_WHAT TO DO_
Copy each record exactly and skip its pictures.
==================================================
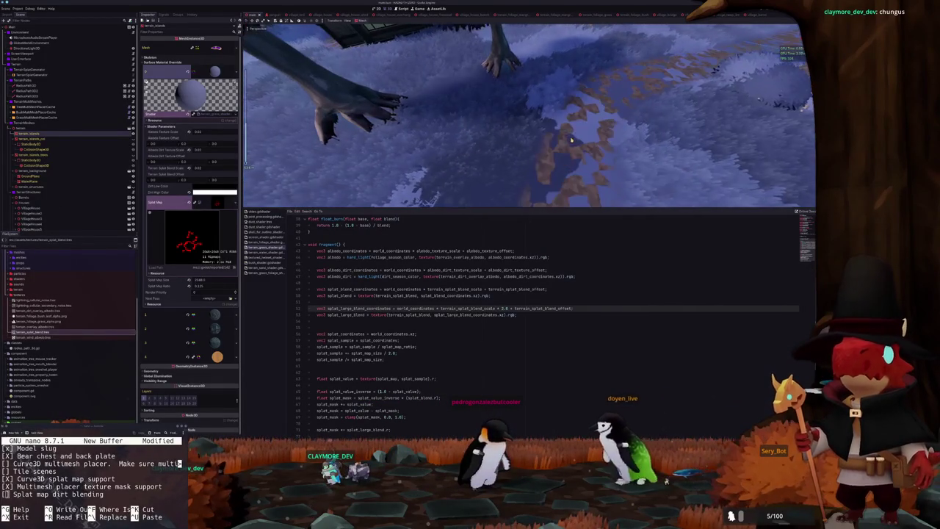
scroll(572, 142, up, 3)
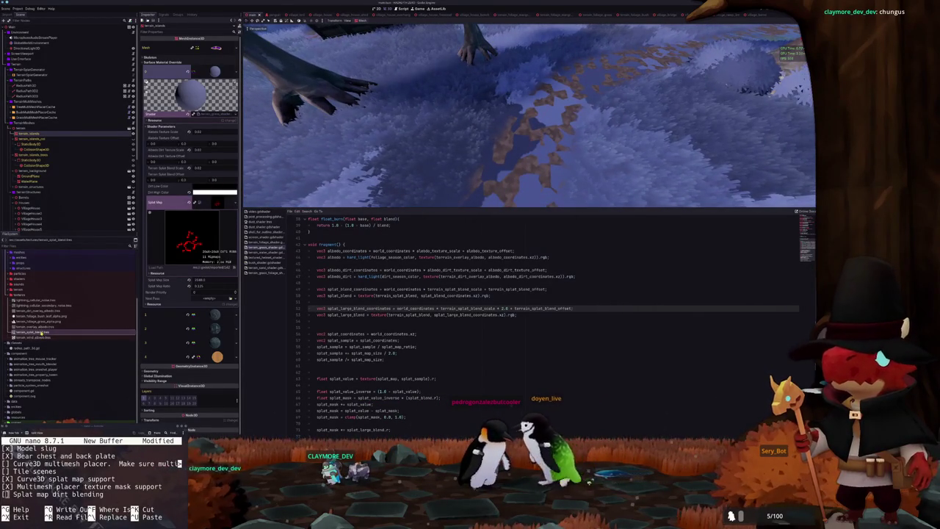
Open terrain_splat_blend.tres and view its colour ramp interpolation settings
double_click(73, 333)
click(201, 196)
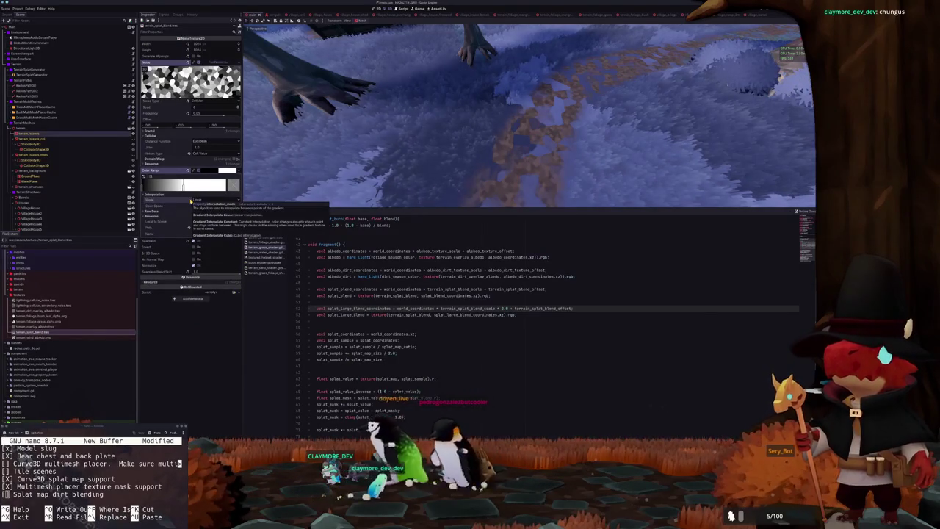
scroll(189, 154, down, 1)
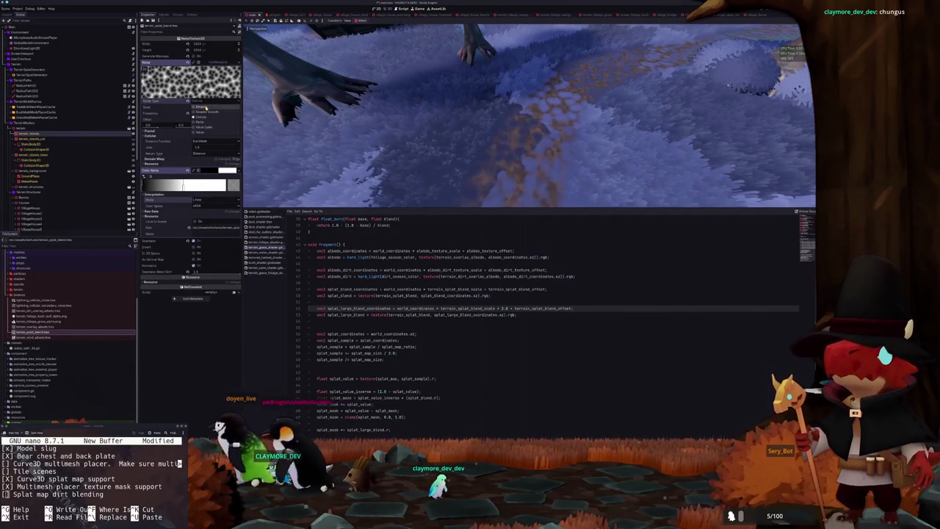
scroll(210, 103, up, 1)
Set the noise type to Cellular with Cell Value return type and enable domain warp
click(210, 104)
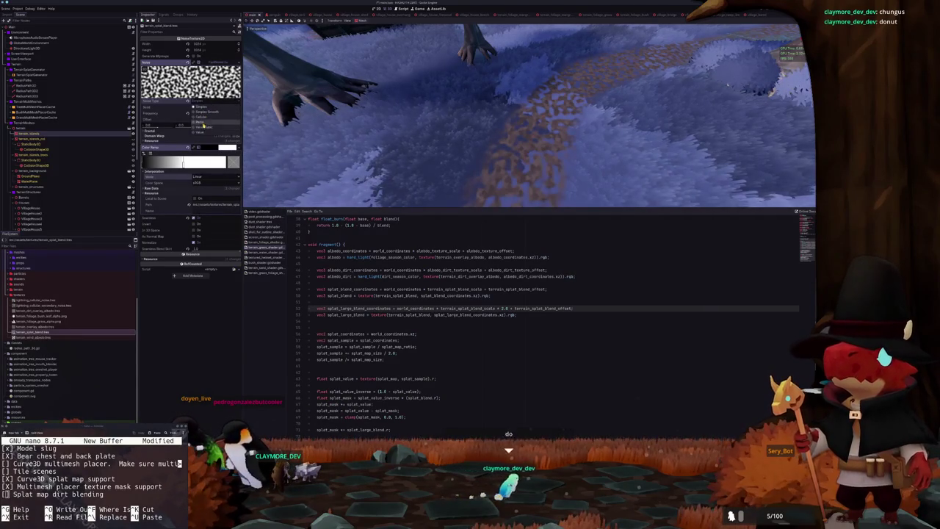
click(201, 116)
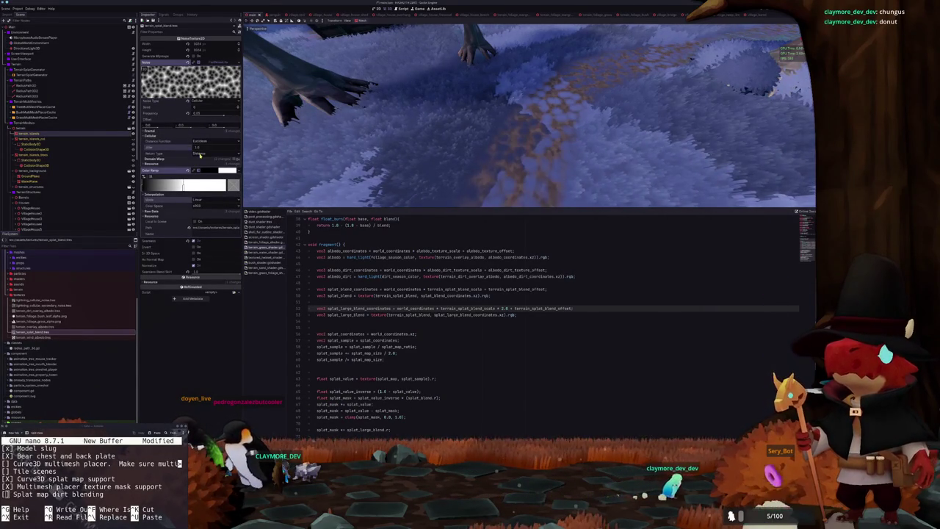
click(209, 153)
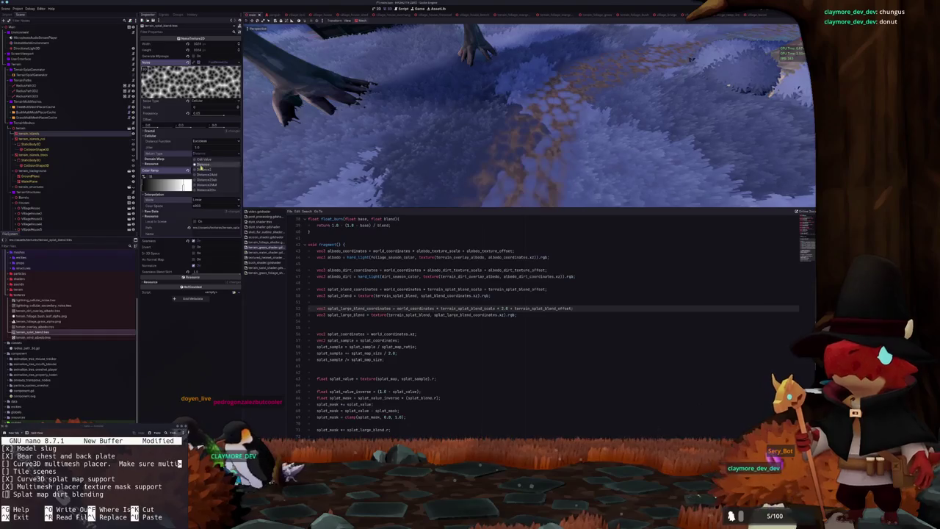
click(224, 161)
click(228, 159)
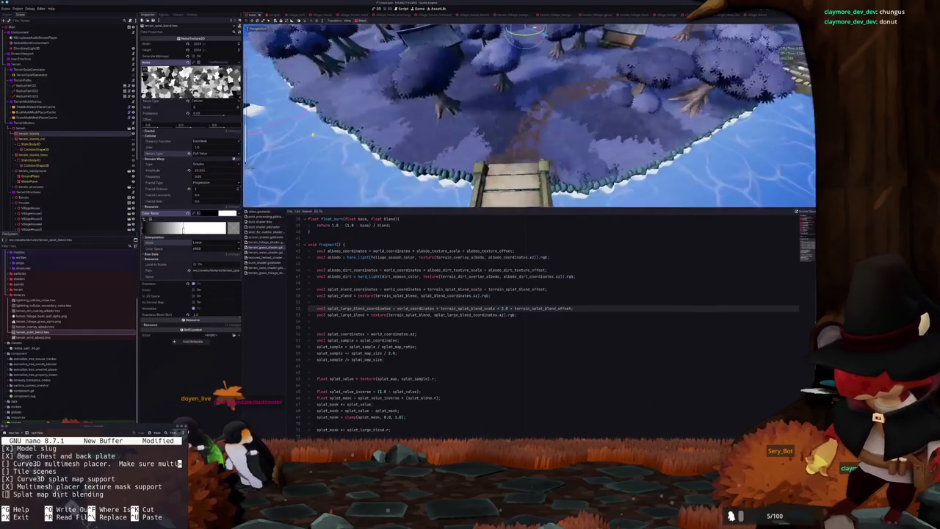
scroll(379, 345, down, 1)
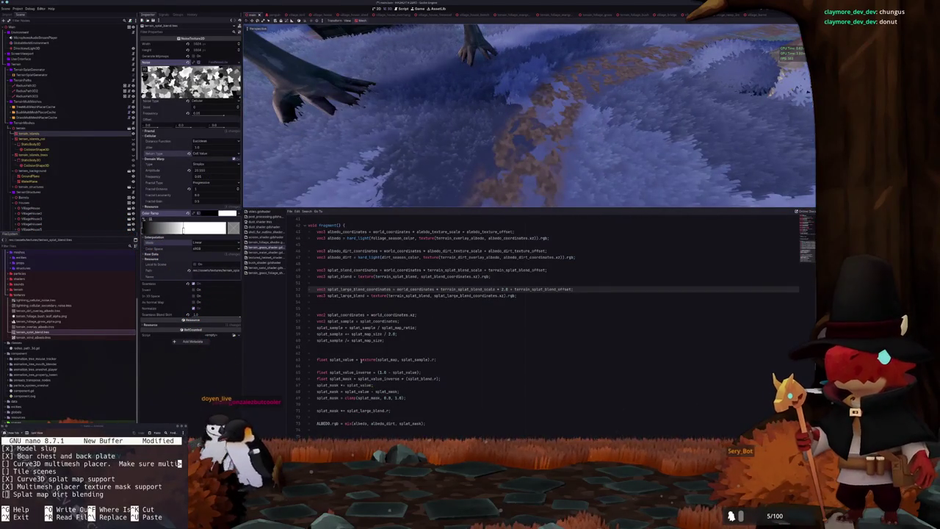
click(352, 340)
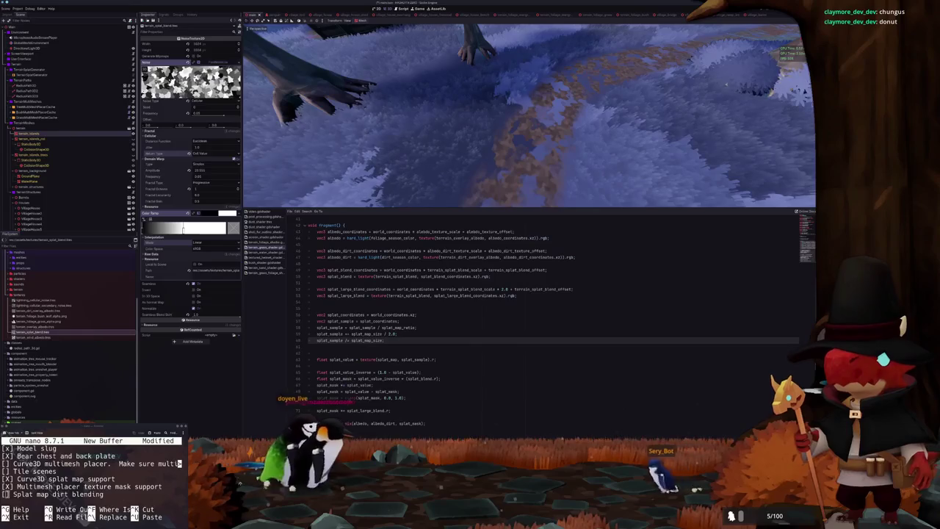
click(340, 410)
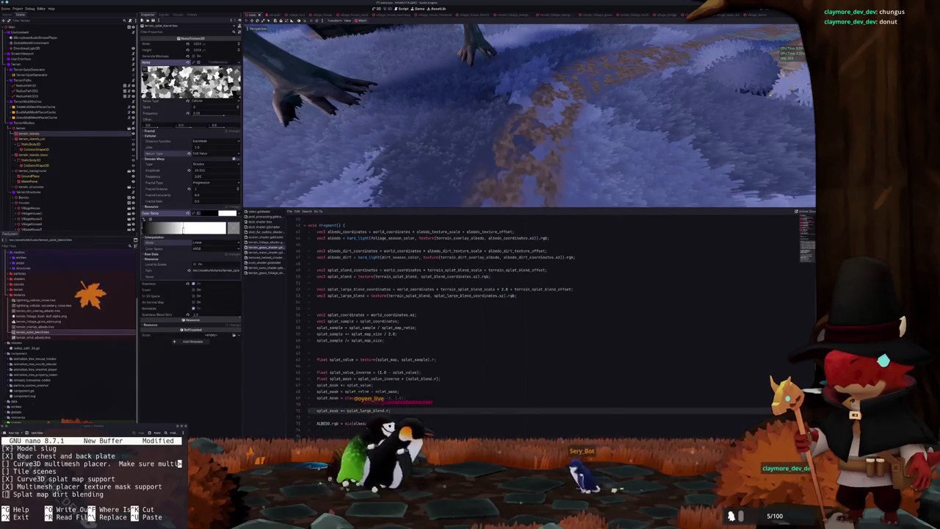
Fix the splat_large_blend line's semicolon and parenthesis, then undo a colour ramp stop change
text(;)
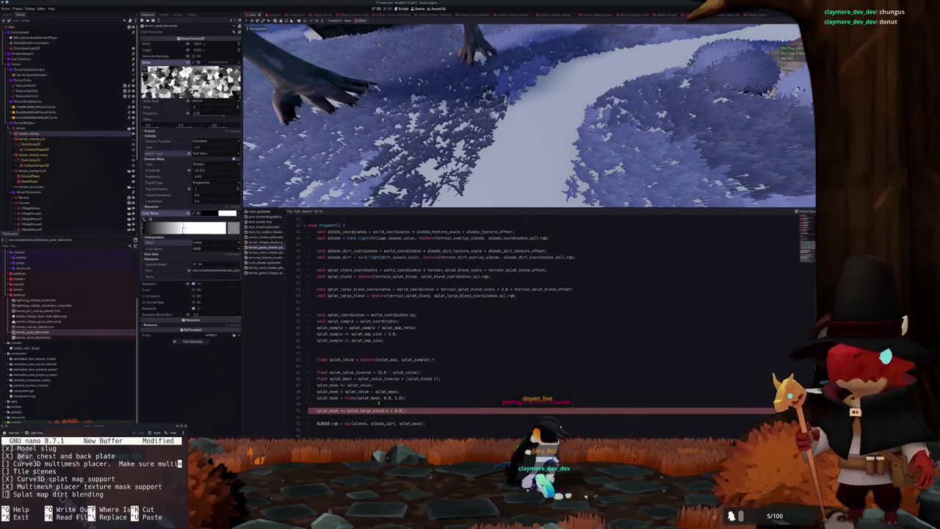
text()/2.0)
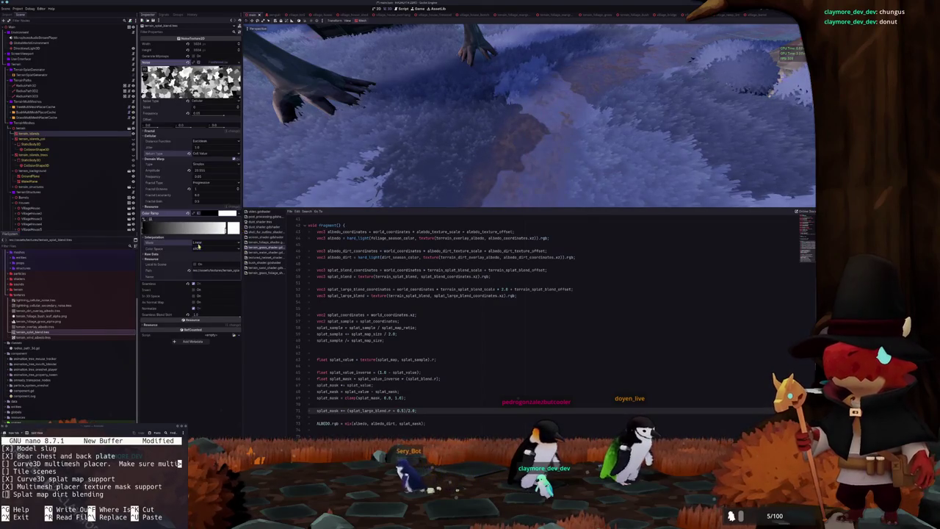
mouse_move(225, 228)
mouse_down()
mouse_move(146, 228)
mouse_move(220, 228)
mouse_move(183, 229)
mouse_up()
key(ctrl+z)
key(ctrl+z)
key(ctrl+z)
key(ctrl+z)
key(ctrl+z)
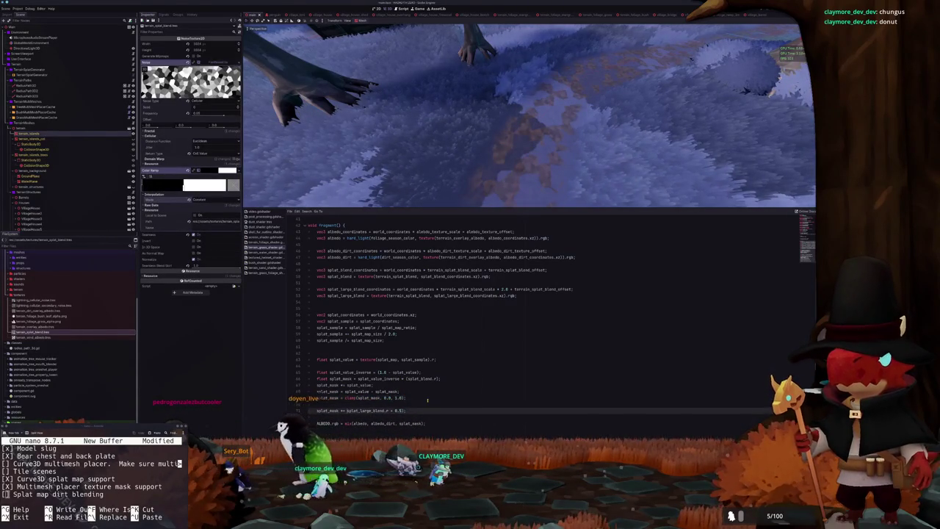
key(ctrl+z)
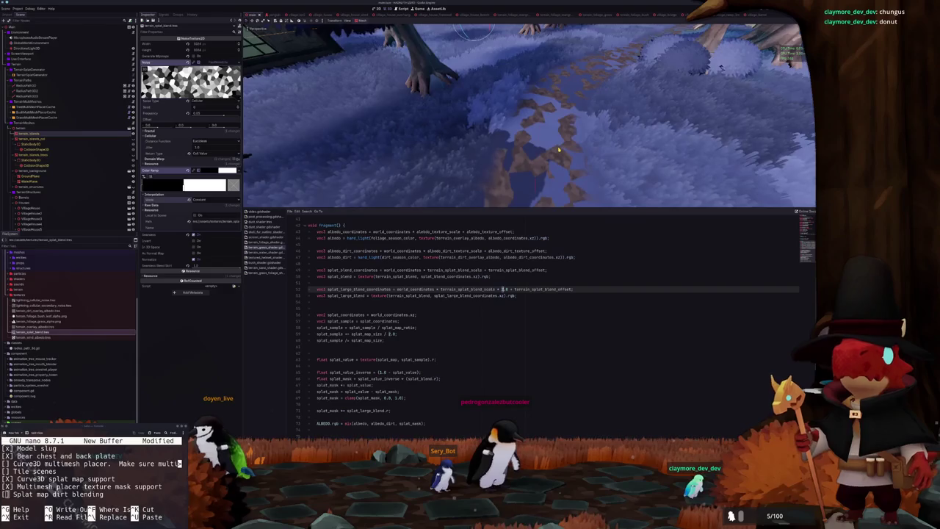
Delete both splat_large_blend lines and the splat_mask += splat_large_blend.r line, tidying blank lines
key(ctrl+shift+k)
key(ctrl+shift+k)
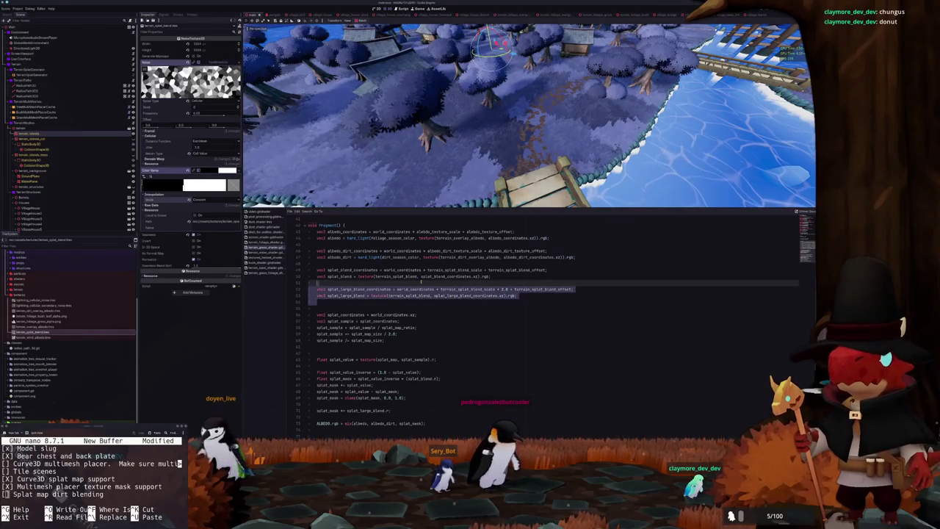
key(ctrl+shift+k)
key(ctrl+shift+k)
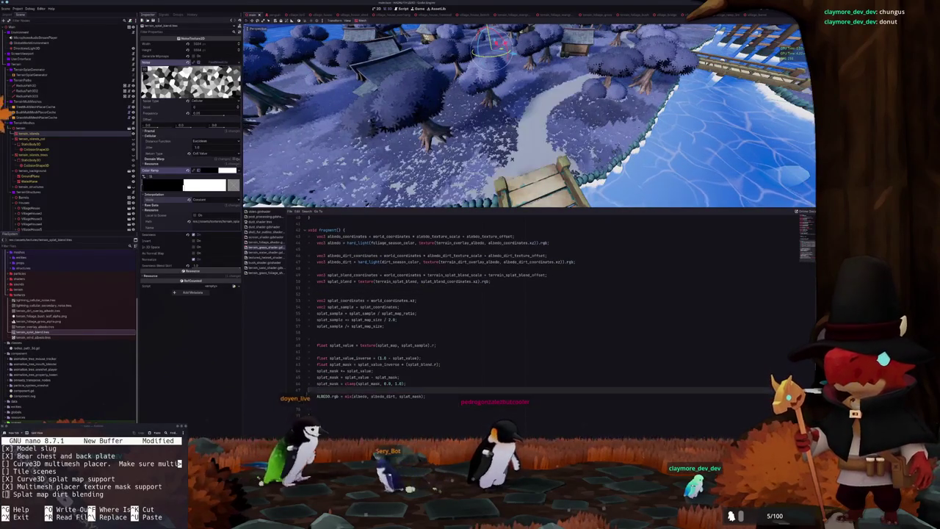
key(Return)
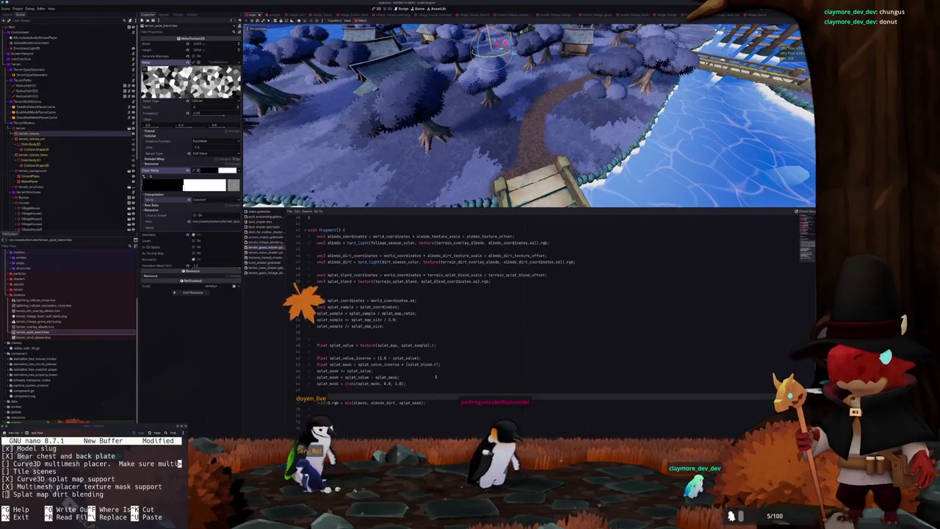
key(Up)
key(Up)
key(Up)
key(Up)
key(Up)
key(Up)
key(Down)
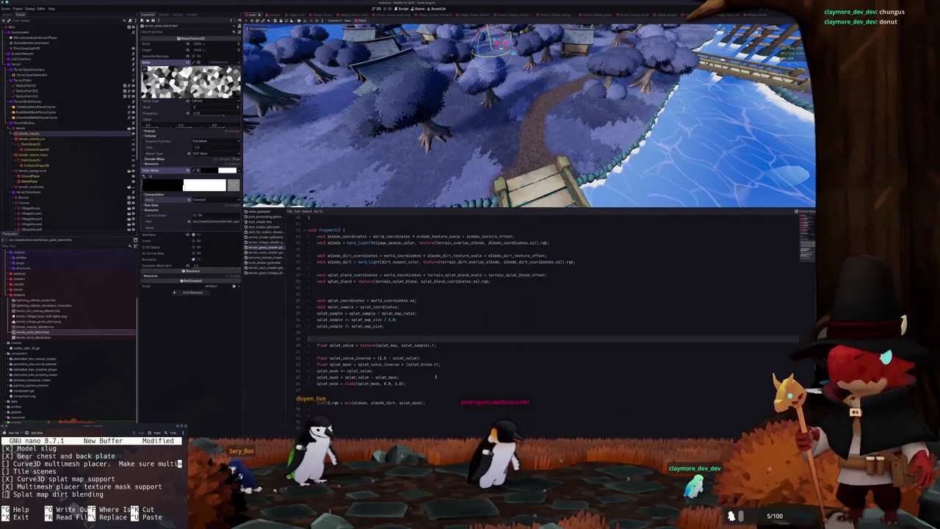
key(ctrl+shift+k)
==================================================
_ANSWER TO THE PROBLEM_
scroll(572, 142, up, 3)
Open terrain_splat_blend.tres and view its colour ramp interpolation settings
double_click(73, 333)
click(201, 196)
scroll(189, 154, down, 1)
scroll(210, 103, up, 1)
Set the noise type to Cellular with Cell Value return type and enable domain warp
click(210, 104)
click(201, 116)
click(209, 153)
click(224, 161)
click(228, 159)
scroll(379, 345, down, 1)
click(352, 340)
click(340, 410)
Fix the splat_large_blend line's semicolon and parenthesis, then undo a colour ramp stop change
text(;)
text()/2.0)
mouse_move(225, 228)
mouse_down()
mouse_move(146, 228)
mouse_move(220, 228)
mouse_move(183, 229)
mouse_up()
key(ctrl+z)
key(ctrl+z)
key(ctrl+z)
key(ctrl+z)
key(ctrl+z)
key(ctrl+z)
Delete both splat_large_blend lines and the splat_mask += splat_large_blend.r line, tidying blank lines
key(ctrl+shift+k)
key(ctrl+shift+k)
key(ctrl+shift+k)
key(ctrl+shift+k)
key(Return)
key(Up)
key(Up)
key(Up)
key(Up)
key(Up)
key(Up)
key(Down)
key(ctrl+shift+k)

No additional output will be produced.